▶ Görevler
a – Çekici yolculuğu anlatısından "Sıcaktı aracın içi, sakin" sözleriyle başlayıp "ve ulaşamayacağını hissediyorum." sözleriyle biten bölümü olduğu gibi yazdırın.
b – Aşağıdaki ifadelerin çekici yolculuğu anlatısıyla uyuşup uyuşmadığını evet ya da hayır ile belirtin ve her birinde belirleyici sözleri anlatıdan aynen alıntılayın:
(i) Lady, sibirya kurdu olduğu için üşümüyor.
(ii) Çekici aracından inen kişi yaşlı ve sakalsızdı.
(iii) Şoförün sorduğu sorular anlatıcıyı sıktı.
c – Çekici yolculuğu anlatısını kaldığı yerden alıp sürdürün.

▶ Sayfa Metni
************
Tüm bu zihin mesaisinin yanında, sanırım öğretici bir kış geçirmiş olmanın verdiği bir hissiyatla, bir yanım sadece "sakin ol ve düşünme, bırak"ı seçti. Lady bir sibirya kurdu olduğundan dolayı üşümüyor, ben benzinlikteyim ve çay ikram ettiler, çok daha kötü bir yerde de olabilirdi bu durum ve maddi olarak yapacağım ödeme bana eminim bir şekilde geri gelecekti. Velhasıl çekici aracı geldi ve içinden benim yaşlarımda, uzun sakallı, başında takkesi olan biri indi. Arabayı bağladık, yükledik, bindim yanına ve yola koyulduk.

Sıcaktı aracın içi, sakin sakin giderken sohbet etmeye başladı çekici aracın şoförü. Nereden geliyorsun, nelerle uğraşıyorsun, mesleğin ne gibi sorular. Sıkılmıyorum, hatta tam tersine, keşke rahatça akacağını bilsem konuşmanın da derin sohbetlere girebilsek diye geçiriyorum içimden ama bir yandan da bu tür durumlarda yanlış bir ön yargı ile karşımdaki kişinin "gerçek" dünyasında yer almayan yaşama hallerimi anlatmaktan zorlanıyorum ve ulaşamayacağını hissediyorum.
************
▶ Malzeme

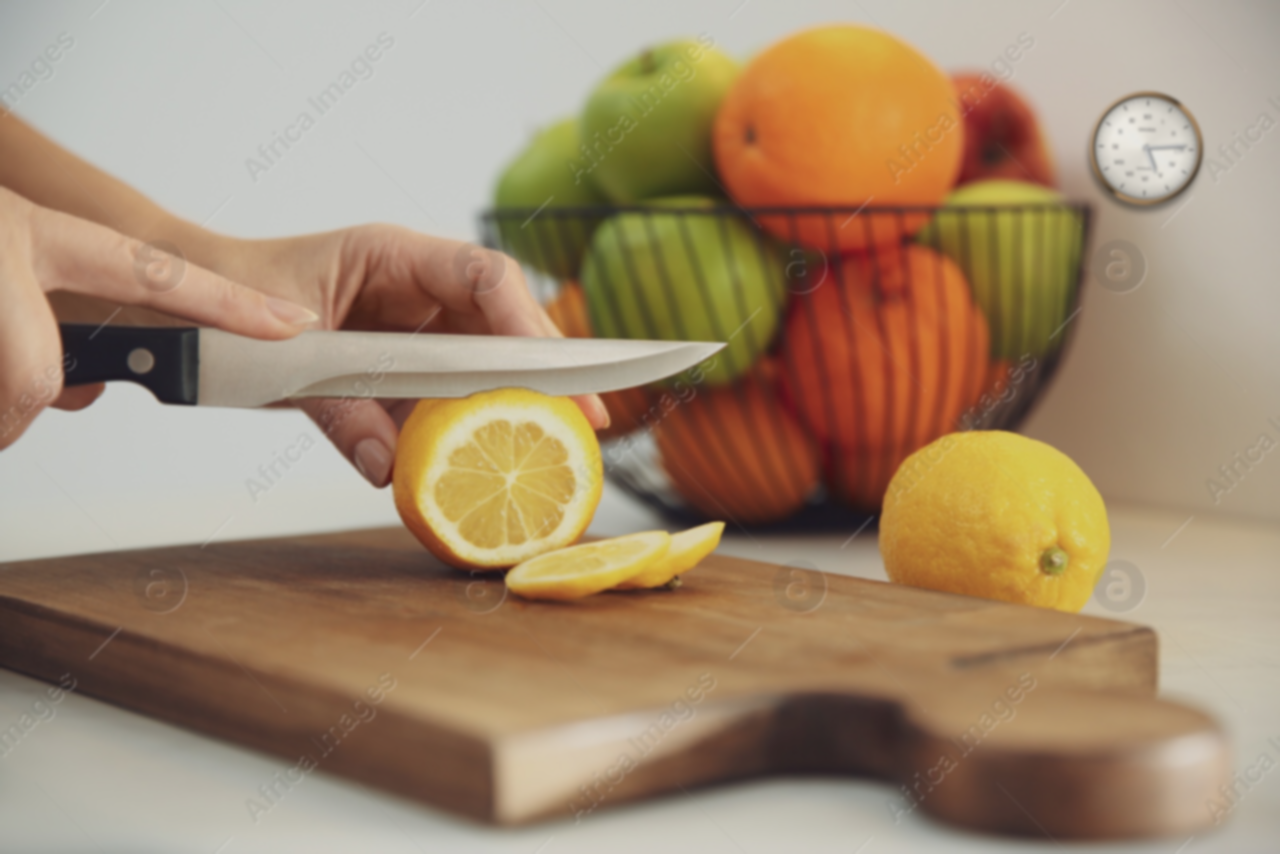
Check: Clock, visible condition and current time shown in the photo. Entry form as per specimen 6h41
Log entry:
************
▶ Beklenen Yanıtlar
a –
Sıcaktı aracın içi, sakin sakin giderken sohbet etmeye başladı çekici aracın şoförü. Nereden geliyorsun, nelerle uğraşıyorsun, mesleğin ne gibi sorular. Sıkılmıyorum, hatta tam tersine, keşke rahatça akacağını bilsem konuşmanın da derin sohbetlere girebilsek diye geçiriyorum içimden ama bir yandan da bu tür durumlarda yanlış bir ön yargı ile karşımdaki kişinin "gerçek" dünyasında yer almayan yaşama hallerimi anlatmaktan zorlanıyorum ve ulaşamayacağını hissediyorum.

b –
(i) Evet: "Lady bir sibirya kurdu olduğundan dolayı üşümüyor"
(ii) Hayır: "benim yaşlarımda, uzun sakallı"
(iii) Hayır: "Sıkılmıyorum, hatta tam tersine"

c –
Neyse, başladık ufak ufak cevaplaşmalara. Yavaş yavaş anlatmaya başladığım yaşam halimi duydukça daha da derinleşti konu ve şoförün beni anlama isteği daha da heyecanlı bir hal aldı. Kendi hayalimi bile rahatça ifade edebilecek bir an'a vardı bu sohbet: "Bir takım hastalıklarla ve engellerle hayatlarına devam eden hem insanlar hem de hayvanlar için bir iyileşme ve yaşam merkezi kurmak istiyorum". Şoför çok heyecanlandı ve taktir etti beni, yaşadığım hali, yaşama şeklini, inanmadığım bir dünyanın içinde olmamamı ve yürüdüğüm yolu. Kendisinin de bunu çok istediğini fakat çocuklarının okul çağında olduğunu ve henüz onların sorumluluğu üzerindeyken böyle bir yola giremeyeceğini anlattı. Ve konuşmasının sonunda da şunu söyledi: "Ben de çocuklar okullarını bitirince eşimle köye gitmeyi istiyorum. Fakat senden farklı olarak ben köye gittiğimde oradaki tüm yaşlılara, yoksullara yemek dağıtan, kapısı her zaman açık, oradaki ve yakınlardaki insanların maddi sıkıntılarına çözüm bulabilecek güçte olmak istiyorum. Şimdiki çalışmalarım ve kenara ayırdığım parada hep bu istek gizli."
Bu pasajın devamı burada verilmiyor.